HIS ENTHUSIASM AND KNOWLEDGE HAVE BEEN INVALUABLE

NO WRITER ATTRIBUTED

The following statement was made by Professor E. C. Moore in tribute to Arthur Beane '11 whose funeral was held yesterday afternoon in Appleton Chapel:

"Arthur Beane said many times that the Phillips Brooks House had made him. If that was true of his undergraduate years, the converse was true of the years which he spent here as Graduate Secretary. More than anyone else, Arthur Beane made the Phillips Brooks House what it now is. He was here long enough to have a policy and to develop it. Before him, we had had some Secretaries who gave only part time work, and no Secretary who remained more than two years. He gave himself with enthusiasm to the task of organizing the constituent societies into one whole, the Phillips Brooks House Association, as it now exists. He did it with tact and patience, with real appreciation of conflicting points of view. No one who does not remember the old situation can realize how great a gain that has been.
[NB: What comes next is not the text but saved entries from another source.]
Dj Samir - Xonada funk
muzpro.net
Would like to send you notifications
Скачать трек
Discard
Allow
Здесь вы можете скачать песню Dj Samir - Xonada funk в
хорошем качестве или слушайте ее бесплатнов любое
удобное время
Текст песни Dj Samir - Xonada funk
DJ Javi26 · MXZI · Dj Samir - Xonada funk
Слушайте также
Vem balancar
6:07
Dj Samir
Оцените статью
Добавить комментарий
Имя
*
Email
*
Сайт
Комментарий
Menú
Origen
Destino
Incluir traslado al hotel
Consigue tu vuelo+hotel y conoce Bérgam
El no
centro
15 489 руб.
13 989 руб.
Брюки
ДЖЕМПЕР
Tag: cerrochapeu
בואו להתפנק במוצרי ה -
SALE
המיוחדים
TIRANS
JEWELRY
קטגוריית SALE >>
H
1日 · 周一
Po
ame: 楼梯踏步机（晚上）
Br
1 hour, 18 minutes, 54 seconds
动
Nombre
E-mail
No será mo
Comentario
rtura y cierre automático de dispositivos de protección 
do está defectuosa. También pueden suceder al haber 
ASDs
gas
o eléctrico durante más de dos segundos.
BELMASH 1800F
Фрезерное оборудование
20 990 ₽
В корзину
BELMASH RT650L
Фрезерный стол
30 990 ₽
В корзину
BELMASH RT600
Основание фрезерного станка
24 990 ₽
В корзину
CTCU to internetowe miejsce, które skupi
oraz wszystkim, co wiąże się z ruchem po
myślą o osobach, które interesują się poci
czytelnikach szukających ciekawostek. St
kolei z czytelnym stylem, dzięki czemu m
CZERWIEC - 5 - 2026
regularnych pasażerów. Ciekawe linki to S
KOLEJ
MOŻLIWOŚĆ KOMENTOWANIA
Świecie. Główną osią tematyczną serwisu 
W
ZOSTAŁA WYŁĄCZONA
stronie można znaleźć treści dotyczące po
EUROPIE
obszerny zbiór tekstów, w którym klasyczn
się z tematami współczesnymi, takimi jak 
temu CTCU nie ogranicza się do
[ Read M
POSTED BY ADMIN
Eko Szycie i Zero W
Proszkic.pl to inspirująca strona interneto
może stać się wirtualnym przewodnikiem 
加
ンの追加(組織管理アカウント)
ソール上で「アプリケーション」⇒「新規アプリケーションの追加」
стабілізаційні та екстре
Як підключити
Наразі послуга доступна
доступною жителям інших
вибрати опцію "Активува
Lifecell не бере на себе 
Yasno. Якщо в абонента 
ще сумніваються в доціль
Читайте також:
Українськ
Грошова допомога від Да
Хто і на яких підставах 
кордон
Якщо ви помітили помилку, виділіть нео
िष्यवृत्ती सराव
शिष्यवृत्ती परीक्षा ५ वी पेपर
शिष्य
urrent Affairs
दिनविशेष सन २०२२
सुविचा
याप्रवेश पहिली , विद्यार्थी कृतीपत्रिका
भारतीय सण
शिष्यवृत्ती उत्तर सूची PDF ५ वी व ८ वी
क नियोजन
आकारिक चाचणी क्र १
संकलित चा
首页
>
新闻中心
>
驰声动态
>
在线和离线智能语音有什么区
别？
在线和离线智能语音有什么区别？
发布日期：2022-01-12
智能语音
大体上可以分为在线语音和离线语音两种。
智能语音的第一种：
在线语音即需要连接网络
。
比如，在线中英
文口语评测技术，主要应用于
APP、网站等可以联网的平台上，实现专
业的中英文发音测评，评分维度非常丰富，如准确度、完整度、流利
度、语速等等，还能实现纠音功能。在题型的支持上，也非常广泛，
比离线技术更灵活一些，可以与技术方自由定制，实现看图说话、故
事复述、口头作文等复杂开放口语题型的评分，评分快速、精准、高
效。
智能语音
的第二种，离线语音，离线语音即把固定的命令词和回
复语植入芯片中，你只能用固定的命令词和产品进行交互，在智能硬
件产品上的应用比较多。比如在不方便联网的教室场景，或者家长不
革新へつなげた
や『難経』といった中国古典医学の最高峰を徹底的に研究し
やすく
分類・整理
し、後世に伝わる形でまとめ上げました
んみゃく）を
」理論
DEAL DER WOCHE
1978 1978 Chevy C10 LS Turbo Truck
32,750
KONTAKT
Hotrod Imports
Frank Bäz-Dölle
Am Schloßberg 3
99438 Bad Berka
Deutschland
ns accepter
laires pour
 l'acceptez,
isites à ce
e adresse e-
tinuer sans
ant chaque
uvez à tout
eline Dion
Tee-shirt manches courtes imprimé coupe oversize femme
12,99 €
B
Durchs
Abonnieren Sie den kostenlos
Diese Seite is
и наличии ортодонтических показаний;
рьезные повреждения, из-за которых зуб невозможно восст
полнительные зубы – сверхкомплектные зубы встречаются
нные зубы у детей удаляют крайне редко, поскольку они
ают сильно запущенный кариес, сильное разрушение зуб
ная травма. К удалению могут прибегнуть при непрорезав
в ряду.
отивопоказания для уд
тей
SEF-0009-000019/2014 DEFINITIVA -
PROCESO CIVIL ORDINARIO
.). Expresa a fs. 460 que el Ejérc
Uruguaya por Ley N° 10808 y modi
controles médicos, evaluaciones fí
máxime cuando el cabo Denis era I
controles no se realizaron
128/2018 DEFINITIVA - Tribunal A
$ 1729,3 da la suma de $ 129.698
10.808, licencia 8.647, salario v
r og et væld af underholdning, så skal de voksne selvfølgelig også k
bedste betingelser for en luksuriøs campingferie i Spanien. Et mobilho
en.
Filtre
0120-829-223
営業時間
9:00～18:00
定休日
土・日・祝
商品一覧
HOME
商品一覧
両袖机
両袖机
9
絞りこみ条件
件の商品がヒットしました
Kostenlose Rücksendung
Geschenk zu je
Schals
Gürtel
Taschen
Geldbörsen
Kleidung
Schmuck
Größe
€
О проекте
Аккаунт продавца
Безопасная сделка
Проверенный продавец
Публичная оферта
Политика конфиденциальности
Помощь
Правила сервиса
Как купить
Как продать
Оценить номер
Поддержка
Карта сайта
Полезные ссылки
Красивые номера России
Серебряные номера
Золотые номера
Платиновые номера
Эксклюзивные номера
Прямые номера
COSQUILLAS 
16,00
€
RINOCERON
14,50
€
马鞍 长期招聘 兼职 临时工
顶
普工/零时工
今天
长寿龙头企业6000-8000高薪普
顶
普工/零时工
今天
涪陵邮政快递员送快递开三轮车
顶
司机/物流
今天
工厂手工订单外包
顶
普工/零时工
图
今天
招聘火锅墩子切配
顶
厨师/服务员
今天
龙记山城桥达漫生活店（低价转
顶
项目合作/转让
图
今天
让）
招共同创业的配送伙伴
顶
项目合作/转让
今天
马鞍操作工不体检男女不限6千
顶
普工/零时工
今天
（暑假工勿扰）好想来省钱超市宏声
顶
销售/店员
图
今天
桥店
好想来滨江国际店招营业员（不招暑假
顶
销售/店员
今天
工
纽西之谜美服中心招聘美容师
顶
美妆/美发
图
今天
He threw himself with characteristic energy into the increasing of the endowment for the House and into the organization of the present method of current contributions. No one who witnessed the disorganization of the work of the Brooks House, along with almost everything else in the University during the war, can forget the resourcefulness with which Beane met that situation and rallied the community to the support of the things which were then done through the Brooks House. In all the councils of the House since he laid down his office, his knowledge and sympathy have been invaluable. He gave without reserve of his time and energy. His judgment was almost unerring, his candor and directness refreshing, his humor and appreciation of the standpoint of the students a great aid. In the notable development of the House as a center of charitable and social work in the application of religion, the outstanding thing was Beane's own sincere and simple religiousness and his feeling that true religion was the basis of the work."